Cooking with fresh, home-grown ingredients is the dream, right? But it’s not always the reality for those who are not so green-fingered or limited in terms of time and space.
Fear not, a really easy and cost-effective way to inject a little fresh flavour into your dishes (or cocktails if you’re partial to a mojito) is by creating a herb garden.
The what, where, and whys to herb gardening for beginners…
What you need:
- Plant pots or flower beds
- Good potting soil
- Multi-purpose compost
- Herb ‘starter plants’ of choice
- A watering can
A step by step guide to herb gardening:
1. Location, location, location
The majority of home-grown herbs will need two things; well-drained soil and sunlight (at least four hours a day), so choose a sunny spot for your pots or in the flower beds.
Top tip: if feasible, keep your herbs near the house/kitchen if you want easy and quick access when you’re cooking.
2. It’s all in the prep
To get the most out of your herb garden, you’ll need to prepare the soil.
Loosen your soil with a small garden fork or trowel to make space for the plants’ roots and to allow for drainage.
You should also add multi-purpose compost to your soil to make it more fertile and provide nutrients.

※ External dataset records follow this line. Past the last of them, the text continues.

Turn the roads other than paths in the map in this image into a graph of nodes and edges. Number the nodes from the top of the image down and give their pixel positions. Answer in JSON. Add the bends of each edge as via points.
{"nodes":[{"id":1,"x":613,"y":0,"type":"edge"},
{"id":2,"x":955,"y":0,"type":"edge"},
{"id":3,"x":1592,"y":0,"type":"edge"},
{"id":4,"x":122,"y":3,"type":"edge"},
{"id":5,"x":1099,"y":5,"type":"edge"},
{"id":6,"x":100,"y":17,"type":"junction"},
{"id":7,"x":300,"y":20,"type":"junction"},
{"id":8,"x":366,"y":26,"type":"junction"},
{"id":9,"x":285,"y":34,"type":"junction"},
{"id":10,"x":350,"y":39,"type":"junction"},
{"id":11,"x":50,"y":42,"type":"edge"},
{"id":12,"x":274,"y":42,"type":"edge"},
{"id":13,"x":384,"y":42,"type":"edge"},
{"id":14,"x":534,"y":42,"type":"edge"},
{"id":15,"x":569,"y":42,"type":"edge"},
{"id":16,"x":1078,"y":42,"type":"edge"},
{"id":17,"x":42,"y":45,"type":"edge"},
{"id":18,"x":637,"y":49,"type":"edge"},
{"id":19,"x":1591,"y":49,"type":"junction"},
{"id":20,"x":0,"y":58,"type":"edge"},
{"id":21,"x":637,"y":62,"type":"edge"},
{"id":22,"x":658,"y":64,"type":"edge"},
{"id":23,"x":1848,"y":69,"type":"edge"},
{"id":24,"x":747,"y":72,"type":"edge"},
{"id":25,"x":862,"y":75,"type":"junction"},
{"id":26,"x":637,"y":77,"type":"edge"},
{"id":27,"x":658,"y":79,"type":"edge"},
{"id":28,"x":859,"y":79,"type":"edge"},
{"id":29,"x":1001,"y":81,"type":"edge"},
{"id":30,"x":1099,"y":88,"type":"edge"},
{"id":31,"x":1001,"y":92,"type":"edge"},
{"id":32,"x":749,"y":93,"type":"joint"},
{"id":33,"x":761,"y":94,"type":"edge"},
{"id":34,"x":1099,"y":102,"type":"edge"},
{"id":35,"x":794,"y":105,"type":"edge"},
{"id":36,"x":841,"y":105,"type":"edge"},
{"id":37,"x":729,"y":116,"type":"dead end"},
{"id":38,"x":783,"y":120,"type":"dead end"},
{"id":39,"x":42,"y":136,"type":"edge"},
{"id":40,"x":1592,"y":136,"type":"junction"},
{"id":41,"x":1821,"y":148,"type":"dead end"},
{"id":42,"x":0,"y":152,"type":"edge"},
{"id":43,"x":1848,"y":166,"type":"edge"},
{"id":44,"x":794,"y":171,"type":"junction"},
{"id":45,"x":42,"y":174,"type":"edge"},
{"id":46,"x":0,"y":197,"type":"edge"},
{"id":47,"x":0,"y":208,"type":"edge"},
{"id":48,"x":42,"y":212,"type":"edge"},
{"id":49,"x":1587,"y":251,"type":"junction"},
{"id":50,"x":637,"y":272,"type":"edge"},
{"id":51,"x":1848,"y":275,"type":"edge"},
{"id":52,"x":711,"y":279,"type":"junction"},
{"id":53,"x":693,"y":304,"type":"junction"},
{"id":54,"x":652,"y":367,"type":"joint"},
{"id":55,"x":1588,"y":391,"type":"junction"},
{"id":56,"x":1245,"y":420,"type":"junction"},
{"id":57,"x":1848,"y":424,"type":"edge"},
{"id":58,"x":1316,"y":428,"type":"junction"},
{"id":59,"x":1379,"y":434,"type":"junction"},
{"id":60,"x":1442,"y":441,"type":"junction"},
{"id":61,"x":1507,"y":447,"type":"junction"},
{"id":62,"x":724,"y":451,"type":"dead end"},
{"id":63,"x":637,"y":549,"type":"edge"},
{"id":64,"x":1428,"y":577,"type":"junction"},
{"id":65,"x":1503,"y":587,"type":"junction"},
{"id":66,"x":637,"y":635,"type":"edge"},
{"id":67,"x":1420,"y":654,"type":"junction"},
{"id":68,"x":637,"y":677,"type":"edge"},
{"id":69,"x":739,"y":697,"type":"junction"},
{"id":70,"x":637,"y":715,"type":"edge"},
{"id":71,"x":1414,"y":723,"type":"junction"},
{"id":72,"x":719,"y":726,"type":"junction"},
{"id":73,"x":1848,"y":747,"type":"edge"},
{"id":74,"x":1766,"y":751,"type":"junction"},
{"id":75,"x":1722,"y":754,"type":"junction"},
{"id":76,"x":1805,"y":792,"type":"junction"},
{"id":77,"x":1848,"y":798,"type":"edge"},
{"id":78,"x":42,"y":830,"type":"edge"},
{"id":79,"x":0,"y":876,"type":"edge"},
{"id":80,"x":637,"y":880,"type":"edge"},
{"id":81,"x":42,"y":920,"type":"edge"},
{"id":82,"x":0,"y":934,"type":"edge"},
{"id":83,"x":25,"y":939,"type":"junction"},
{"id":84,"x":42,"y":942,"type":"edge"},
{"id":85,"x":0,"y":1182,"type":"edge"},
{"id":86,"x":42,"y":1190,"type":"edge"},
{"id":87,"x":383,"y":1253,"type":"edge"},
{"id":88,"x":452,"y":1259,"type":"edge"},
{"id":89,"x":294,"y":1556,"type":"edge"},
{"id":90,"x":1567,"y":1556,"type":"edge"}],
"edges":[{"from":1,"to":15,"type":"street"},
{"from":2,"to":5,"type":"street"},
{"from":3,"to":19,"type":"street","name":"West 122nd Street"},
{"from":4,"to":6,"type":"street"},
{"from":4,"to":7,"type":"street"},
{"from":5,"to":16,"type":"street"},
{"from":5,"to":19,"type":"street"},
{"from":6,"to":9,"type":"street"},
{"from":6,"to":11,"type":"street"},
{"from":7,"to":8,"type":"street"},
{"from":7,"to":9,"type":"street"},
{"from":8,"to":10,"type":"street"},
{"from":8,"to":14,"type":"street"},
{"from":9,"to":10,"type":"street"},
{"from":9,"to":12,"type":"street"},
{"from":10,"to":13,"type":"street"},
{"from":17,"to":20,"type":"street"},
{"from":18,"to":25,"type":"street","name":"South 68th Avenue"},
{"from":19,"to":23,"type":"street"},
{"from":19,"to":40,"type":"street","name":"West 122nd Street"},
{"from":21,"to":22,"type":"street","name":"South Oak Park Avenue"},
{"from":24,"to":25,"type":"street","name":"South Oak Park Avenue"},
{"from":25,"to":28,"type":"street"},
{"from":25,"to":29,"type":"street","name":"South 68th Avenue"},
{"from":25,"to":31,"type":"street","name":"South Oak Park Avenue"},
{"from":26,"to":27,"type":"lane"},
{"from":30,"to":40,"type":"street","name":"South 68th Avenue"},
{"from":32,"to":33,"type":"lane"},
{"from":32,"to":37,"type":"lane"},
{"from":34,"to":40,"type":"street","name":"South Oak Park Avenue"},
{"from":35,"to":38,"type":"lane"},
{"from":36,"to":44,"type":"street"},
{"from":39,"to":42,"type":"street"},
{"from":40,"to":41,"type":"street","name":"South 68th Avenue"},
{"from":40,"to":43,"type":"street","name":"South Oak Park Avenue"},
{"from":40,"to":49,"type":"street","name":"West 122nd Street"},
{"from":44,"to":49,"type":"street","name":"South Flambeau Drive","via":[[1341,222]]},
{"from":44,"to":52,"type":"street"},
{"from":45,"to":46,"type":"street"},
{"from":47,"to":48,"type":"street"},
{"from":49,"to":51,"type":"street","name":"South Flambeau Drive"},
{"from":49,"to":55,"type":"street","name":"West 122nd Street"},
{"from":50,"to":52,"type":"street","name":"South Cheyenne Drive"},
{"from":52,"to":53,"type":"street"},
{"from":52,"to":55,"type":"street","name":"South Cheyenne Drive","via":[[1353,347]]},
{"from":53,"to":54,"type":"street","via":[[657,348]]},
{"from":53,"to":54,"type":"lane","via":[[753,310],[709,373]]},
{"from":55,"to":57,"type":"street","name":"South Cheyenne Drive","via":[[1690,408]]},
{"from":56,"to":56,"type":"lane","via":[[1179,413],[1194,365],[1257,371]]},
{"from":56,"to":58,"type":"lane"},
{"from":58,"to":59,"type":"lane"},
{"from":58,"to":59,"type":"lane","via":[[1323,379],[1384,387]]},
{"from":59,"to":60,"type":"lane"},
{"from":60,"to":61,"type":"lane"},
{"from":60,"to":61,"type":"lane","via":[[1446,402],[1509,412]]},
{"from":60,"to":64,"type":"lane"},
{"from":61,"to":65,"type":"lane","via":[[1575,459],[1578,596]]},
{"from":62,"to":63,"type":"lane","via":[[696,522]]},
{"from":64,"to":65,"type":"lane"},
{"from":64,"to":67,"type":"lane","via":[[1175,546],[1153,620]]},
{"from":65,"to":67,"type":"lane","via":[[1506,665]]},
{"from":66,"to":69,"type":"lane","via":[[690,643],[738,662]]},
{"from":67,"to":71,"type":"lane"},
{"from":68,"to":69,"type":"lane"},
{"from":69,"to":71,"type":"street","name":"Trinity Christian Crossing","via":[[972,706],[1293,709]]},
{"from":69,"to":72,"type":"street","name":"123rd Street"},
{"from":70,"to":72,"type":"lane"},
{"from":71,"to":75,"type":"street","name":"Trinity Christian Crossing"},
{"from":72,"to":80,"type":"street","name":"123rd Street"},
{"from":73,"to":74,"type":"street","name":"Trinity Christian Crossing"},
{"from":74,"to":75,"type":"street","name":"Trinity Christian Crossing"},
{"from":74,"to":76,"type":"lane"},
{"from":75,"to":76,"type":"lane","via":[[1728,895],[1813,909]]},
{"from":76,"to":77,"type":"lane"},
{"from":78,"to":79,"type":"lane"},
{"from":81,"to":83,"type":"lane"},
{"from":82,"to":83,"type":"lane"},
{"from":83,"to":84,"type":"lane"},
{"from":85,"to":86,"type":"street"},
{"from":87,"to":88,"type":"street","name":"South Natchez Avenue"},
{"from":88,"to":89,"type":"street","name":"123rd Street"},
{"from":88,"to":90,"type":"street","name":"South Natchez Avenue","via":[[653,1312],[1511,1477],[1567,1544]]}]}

Top tip: avoid manure compost – this can help the herbs grow quickly but reduce their flavour; quality over quantity!
3. Choose your herbs
Now for the fun part; choosing the herbs you’d like to grow. Most will grow for at least one season and lots grow year after year. Some popular herbs which are easy to get started with are:
- Basil – fabulous in pasta dishes and even some Thai curries
- Rosemary – use a sprig in an ice-cold G&T or when cooking roast lamb or chicken
- Mint – also delicious with lamb, in couscous or in a mojito
- Sage – scrumptious in stuffing
- Dill – a perfect pairing with salmon
- Chives – ideal for salads
- Parsley – great for sauces and garnishes
Top tip: If you’re using large pots or beds, ensure you give each plant enough room to grow when you’re planting them so they aren’t fighting for sunlight and root space. Mint especially will need a separate pot as it will take over and choke the other plants.
4. The TLC
Looking after your herb garden is key but you’ll be glad to hear it’s also relatively low-maintenance…
Ensure you’re watering the garden regularly, but not too much; water your plants if their soil starts to feel dry to the touch.
You should also be harvesting your herbs regularly – this will actually help with foliage production!
Top tip: if you find your supply of herbs outweighs your demand, you can always cut and freeze them for later use.